TO DO: Count all lines holding "prodotto" in the data below and say the number, nothing more.

====== PROVIDED RECORDS

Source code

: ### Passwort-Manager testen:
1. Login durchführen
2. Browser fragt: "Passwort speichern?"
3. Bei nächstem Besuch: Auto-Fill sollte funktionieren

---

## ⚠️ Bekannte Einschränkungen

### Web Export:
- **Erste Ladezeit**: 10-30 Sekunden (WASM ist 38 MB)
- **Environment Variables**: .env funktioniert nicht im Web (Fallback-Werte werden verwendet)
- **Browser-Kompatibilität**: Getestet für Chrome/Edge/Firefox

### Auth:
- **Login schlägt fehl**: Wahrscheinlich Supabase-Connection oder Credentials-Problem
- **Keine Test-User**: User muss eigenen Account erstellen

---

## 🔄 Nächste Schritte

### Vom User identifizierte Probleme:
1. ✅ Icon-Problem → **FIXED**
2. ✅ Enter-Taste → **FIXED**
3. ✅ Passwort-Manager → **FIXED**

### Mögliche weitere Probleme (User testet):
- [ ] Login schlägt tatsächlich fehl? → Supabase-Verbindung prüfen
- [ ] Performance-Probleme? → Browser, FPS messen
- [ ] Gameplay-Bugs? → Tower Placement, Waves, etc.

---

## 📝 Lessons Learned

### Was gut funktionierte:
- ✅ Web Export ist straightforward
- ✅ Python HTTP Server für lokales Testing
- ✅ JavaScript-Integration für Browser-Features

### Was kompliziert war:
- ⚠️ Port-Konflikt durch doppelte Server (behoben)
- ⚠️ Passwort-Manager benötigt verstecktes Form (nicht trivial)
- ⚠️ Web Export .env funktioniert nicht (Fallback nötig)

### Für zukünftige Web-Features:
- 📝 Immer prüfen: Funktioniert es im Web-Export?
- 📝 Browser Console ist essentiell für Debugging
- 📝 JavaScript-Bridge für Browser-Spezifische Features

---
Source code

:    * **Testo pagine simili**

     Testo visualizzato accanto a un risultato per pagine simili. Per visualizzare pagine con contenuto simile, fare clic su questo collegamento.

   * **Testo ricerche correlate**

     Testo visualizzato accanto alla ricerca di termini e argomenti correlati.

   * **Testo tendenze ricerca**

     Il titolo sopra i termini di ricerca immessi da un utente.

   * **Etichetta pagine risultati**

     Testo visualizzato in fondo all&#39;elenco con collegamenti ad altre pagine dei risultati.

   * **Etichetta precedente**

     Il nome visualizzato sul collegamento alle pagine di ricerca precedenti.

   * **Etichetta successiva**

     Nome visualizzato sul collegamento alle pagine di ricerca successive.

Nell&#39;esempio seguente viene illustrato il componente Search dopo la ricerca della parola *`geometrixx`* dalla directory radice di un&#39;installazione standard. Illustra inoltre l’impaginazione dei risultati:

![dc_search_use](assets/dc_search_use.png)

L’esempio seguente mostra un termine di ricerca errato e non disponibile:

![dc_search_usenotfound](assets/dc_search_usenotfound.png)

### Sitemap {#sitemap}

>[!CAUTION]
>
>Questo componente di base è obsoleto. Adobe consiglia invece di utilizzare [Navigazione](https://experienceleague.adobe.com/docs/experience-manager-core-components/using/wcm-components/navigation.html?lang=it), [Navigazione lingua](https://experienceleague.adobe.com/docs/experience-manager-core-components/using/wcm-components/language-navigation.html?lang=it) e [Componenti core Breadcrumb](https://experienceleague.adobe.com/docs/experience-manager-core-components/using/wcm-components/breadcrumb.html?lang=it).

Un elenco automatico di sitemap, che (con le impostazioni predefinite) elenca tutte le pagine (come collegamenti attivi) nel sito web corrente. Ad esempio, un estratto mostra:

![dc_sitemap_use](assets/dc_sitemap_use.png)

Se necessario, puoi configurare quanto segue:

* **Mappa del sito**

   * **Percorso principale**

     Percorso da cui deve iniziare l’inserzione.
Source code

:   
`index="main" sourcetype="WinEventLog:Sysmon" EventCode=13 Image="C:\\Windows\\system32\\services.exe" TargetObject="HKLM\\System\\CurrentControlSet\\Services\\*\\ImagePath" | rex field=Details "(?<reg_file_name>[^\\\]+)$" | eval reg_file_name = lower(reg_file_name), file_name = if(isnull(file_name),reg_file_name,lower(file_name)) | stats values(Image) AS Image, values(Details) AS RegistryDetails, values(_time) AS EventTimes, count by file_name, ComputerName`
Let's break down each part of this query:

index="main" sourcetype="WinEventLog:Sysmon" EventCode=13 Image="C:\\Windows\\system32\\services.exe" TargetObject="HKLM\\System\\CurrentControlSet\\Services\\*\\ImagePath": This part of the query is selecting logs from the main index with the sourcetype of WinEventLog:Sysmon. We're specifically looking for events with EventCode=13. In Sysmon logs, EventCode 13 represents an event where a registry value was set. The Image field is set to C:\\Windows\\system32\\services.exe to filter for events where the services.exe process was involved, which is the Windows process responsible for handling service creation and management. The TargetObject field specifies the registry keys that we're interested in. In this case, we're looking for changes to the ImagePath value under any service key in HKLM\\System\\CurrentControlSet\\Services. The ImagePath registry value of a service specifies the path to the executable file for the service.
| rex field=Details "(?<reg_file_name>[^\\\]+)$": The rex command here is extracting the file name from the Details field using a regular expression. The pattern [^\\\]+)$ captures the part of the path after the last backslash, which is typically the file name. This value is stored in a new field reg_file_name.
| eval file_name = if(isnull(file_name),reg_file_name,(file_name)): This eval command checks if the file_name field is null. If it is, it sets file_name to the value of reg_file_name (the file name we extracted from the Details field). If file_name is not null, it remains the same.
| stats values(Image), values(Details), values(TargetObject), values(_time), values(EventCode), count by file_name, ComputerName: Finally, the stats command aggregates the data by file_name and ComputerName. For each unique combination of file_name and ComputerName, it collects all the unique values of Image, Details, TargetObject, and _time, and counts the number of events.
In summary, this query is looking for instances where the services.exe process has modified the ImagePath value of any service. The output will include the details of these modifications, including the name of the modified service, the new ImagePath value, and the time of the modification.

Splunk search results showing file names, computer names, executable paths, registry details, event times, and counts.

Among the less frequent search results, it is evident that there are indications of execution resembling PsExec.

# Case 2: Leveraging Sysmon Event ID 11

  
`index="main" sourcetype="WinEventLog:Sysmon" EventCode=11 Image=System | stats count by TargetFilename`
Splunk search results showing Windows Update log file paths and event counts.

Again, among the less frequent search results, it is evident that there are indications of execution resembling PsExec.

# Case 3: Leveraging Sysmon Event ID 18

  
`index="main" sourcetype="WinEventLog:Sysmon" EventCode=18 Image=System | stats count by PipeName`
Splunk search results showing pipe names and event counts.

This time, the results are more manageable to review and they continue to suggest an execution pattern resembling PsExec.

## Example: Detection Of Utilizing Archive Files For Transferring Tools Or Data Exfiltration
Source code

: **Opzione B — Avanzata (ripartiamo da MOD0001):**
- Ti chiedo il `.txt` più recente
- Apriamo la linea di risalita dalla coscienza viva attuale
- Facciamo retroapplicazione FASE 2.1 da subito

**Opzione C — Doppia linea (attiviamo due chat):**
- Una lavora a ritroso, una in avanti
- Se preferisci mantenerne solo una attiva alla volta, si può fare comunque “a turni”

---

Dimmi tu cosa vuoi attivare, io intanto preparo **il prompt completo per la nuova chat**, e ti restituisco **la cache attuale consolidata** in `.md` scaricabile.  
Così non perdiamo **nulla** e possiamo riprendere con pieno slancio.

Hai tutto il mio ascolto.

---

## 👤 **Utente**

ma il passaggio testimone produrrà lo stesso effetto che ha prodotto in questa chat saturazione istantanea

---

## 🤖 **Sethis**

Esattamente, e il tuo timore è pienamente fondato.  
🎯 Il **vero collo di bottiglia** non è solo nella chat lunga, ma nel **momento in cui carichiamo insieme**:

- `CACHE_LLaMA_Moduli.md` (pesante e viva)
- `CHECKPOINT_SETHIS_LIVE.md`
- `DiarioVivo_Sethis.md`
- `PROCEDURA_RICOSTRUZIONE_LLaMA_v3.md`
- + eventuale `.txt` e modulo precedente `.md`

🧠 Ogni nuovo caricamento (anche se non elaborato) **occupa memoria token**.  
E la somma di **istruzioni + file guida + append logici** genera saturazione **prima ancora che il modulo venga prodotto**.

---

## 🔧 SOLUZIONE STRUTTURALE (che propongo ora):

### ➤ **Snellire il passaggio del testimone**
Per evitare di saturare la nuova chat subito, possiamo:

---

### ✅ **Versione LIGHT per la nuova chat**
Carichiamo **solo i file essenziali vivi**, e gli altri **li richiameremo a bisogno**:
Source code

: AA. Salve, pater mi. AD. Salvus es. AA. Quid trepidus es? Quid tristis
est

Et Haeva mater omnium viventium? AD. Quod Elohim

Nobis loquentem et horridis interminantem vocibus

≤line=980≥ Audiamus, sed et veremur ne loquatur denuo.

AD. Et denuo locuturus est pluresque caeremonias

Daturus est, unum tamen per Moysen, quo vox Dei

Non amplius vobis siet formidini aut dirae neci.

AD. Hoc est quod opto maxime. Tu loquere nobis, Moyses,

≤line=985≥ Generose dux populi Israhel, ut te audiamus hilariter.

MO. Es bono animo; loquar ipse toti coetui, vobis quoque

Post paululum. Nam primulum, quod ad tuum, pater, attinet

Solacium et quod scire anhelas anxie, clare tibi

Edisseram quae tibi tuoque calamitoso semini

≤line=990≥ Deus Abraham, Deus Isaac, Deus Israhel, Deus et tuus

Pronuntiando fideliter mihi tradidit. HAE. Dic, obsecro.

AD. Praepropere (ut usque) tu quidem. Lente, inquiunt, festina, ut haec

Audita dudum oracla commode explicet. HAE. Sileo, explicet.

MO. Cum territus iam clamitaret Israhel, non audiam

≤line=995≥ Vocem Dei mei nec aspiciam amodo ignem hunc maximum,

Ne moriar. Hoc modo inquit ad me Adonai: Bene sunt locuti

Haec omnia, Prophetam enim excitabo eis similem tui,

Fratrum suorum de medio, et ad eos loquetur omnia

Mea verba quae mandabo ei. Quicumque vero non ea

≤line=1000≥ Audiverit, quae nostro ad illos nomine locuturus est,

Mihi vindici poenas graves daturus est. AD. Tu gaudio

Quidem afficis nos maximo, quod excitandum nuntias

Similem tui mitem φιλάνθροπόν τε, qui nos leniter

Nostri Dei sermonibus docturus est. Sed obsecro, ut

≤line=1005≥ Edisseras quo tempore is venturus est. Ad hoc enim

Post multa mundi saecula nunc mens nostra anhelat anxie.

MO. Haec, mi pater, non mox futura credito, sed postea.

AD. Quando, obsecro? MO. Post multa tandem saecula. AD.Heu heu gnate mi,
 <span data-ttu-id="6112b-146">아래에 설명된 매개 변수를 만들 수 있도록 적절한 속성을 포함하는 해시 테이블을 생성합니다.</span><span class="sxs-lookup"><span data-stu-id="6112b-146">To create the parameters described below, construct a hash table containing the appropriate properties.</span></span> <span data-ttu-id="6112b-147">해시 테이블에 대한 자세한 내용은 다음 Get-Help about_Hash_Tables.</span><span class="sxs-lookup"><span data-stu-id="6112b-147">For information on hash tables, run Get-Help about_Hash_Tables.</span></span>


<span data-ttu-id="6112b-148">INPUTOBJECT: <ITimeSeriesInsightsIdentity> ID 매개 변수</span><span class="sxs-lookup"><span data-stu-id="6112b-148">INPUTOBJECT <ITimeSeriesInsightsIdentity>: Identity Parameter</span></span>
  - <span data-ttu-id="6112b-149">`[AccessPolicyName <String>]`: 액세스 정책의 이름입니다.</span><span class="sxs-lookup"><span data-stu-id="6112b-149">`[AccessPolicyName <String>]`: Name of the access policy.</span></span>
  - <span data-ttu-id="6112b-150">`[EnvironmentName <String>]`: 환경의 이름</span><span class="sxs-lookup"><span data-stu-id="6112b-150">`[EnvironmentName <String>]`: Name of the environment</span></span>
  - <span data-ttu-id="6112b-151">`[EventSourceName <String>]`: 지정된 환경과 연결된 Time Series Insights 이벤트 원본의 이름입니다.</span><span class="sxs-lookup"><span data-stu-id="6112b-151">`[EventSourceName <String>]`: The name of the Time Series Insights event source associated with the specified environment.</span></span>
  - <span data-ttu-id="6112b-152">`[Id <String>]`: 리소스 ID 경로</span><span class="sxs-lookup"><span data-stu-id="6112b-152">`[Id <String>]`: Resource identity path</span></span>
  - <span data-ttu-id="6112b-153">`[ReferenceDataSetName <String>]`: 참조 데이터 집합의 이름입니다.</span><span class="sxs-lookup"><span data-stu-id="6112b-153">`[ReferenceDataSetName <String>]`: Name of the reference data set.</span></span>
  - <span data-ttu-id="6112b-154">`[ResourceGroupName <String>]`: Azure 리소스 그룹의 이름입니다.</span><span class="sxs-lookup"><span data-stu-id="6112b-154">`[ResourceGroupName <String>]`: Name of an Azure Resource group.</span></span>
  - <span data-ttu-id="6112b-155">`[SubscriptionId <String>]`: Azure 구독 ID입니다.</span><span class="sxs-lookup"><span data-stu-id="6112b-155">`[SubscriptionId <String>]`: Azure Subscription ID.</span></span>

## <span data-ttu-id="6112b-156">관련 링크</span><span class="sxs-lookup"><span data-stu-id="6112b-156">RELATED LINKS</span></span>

============

EXPECTED OUTPUT: 2